The poet in the modern era to quote on this matter is Emily Dickinson, who says, "Much Madness is divinest Sense -- To a discerning Eye." Her point, made later in the poem, is that the dominant culture -- the majority, she names it -- gets to make the call about what's madness and what's sensible. That's where the problem lies: Putting the dominant culture in charge. In our culture, creativity and success often excuse those who give free reign to excessive desires and even encourage those facing addiction to slip even further into its grip. If you're successful, you can run wild. You can have whatever and whoever you want. And the dominant culture will celebrate both your successes and your excesses. And most of the time you can buy your way out of trouble.

It seems to me that this tendency to excuse libertine excesses by talented people inverts our moral hierarchy, since it basically says that those whom we acclaim as best are excused for acting the worst. Here our behavior as cultural consumers gets called into question. We have the responsibility to champion expressions of human creativity and accomplishment that emerge from the overlap of creativity and moral excellence, not the overlap of creativity and libertine excess.

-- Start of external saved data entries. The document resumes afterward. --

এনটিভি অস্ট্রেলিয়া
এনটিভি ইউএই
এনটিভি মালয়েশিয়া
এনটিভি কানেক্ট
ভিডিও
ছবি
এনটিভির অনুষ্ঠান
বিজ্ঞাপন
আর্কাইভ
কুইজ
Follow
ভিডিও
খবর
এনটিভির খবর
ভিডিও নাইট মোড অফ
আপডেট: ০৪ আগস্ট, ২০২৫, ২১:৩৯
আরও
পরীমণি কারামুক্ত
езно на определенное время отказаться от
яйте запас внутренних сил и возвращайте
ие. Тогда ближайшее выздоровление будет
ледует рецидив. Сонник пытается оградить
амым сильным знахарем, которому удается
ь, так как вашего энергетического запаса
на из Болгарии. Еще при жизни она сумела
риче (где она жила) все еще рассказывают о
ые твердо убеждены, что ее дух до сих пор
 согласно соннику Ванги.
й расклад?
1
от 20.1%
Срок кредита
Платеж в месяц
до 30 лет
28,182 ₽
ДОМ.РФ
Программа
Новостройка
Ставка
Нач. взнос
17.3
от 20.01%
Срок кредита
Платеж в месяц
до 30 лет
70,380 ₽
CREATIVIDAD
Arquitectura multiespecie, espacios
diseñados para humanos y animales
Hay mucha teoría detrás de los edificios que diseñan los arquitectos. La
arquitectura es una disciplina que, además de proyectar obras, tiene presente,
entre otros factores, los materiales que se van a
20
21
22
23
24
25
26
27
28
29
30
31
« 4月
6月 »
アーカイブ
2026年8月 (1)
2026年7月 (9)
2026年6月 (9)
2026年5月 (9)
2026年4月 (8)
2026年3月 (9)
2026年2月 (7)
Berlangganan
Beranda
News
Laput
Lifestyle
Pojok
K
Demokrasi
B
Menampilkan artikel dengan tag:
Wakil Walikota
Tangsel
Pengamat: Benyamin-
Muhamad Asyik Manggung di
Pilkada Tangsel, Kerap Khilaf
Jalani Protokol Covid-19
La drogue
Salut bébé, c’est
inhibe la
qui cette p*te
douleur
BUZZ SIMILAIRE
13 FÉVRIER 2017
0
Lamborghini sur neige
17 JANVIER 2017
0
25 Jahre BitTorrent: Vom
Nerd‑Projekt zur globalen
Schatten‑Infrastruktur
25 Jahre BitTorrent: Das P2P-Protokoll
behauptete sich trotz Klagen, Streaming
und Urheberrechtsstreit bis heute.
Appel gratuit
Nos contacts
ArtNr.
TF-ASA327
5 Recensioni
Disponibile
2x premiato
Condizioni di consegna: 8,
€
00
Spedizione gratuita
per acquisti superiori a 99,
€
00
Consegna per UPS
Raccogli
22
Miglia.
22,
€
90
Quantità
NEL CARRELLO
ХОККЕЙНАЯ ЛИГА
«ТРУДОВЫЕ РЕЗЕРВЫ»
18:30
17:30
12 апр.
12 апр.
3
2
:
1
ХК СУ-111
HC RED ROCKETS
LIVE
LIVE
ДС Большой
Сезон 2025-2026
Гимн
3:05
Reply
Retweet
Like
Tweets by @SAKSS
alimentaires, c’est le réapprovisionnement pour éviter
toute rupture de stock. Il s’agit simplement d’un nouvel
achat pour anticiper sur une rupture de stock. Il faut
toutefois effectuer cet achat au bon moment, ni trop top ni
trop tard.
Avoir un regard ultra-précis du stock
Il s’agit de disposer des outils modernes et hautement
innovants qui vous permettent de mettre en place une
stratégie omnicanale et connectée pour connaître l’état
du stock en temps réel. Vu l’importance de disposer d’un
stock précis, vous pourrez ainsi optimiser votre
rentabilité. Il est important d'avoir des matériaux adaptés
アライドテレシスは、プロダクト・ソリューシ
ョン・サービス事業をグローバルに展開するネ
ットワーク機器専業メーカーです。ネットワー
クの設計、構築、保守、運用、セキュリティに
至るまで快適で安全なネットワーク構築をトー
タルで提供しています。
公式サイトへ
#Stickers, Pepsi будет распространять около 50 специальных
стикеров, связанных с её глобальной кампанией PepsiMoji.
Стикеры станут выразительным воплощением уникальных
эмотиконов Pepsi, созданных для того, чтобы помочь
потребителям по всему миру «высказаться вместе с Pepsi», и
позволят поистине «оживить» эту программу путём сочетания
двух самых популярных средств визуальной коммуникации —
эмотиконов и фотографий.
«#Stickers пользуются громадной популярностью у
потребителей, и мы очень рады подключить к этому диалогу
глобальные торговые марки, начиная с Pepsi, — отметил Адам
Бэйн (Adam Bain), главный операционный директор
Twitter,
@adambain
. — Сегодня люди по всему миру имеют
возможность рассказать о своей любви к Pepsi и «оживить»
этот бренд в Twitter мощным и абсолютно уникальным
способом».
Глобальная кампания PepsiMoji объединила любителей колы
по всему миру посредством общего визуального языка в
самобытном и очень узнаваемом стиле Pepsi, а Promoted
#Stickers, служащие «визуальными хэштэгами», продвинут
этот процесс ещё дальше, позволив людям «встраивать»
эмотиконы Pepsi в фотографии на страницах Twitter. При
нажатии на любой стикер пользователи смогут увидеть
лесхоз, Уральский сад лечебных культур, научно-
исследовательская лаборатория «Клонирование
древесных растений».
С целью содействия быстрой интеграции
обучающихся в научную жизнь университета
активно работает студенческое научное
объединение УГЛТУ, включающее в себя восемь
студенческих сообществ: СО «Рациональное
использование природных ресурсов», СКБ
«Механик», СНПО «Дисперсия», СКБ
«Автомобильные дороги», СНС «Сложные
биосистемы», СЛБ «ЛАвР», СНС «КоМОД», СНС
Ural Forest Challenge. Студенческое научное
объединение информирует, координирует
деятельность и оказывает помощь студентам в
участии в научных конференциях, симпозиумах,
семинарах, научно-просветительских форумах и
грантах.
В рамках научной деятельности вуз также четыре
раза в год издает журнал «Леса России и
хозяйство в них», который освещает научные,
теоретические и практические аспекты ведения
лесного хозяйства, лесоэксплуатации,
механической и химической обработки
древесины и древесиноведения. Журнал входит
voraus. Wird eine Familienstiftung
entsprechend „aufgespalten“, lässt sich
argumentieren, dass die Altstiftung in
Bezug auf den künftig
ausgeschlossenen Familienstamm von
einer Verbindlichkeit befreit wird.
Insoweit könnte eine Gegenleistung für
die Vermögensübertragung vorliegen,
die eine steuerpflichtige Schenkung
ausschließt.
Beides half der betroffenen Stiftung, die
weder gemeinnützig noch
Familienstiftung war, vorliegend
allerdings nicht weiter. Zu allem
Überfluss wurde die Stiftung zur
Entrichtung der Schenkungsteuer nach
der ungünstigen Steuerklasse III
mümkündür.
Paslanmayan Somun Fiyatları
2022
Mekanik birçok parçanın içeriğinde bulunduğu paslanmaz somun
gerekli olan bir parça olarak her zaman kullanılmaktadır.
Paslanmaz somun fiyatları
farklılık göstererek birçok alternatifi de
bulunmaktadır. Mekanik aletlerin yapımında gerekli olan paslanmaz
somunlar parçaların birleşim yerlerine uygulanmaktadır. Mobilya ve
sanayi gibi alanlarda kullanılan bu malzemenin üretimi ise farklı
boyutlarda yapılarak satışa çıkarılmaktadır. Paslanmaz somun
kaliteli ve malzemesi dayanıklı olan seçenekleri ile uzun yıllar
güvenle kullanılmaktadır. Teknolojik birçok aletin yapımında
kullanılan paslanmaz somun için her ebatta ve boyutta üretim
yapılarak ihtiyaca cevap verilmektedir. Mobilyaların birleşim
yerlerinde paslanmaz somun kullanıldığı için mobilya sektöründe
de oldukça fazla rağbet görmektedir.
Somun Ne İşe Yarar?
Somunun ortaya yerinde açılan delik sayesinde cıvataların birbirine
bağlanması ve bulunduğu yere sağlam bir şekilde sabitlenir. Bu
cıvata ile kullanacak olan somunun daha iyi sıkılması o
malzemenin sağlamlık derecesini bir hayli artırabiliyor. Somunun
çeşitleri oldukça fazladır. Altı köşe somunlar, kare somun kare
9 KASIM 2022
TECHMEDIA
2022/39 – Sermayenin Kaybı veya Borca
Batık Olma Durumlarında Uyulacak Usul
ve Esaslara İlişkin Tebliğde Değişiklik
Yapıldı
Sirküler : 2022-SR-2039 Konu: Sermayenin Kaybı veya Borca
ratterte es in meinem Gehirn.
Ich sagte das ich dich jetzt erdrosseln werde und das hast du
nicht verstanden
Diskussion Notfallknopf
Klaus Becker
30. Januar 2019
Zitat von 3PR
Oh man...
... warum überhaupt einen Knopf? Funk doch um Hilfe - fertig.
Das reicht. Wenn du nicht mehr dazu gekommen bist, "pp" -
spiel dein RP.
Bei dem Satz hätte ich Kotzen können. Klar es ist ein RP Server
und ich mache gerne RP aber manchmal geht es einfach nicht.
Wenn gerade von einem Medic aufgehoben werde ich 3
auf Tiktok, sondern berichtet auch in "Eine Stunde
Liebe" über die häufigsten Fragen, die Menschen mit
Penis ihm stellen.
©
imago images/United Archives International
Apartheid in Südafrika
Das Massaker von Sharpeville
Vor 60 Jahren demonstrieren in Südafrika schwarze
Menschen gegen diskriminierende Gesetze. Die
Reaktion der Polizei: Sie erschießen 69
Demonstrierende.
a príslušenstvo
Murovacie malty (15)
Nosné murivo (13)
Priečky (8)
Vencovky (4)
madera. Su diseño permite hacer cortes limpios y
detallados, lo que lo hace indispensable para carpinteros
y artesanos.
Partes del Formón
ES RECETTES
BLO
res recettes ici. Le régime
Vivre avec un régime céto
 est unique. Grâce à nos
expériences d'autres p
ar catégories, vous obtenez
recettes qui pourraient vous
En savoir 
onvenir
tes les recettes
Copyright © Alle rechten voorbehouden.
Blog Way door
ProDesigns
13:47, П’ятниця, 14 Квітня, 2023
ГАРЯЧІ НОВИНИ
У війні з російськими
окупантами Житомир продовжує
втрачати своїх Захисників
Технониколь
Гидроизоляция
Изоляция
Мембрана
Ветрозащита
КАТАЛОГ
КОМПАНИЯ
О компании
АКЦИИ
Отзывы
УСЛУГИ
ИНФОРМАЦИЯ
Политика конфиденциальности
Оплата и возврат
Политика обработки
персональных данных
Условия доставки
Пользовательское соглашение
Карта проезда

On these terms alone, we should champion depictions of moral courage, as depicted by 12 Years A Slave, Captain Phillips, and perhaps Gravity. And we should champion exercises in excess only if they are somehow redeemed or shown to be destructive, not if they are merely glorified, as in American Hustle and Wolf of Wall Street. When we honor cynically-glib depictions of human behavior at its worst, we turn tragedy into travesty. Our best talents, and our highest aspirations, deserve better.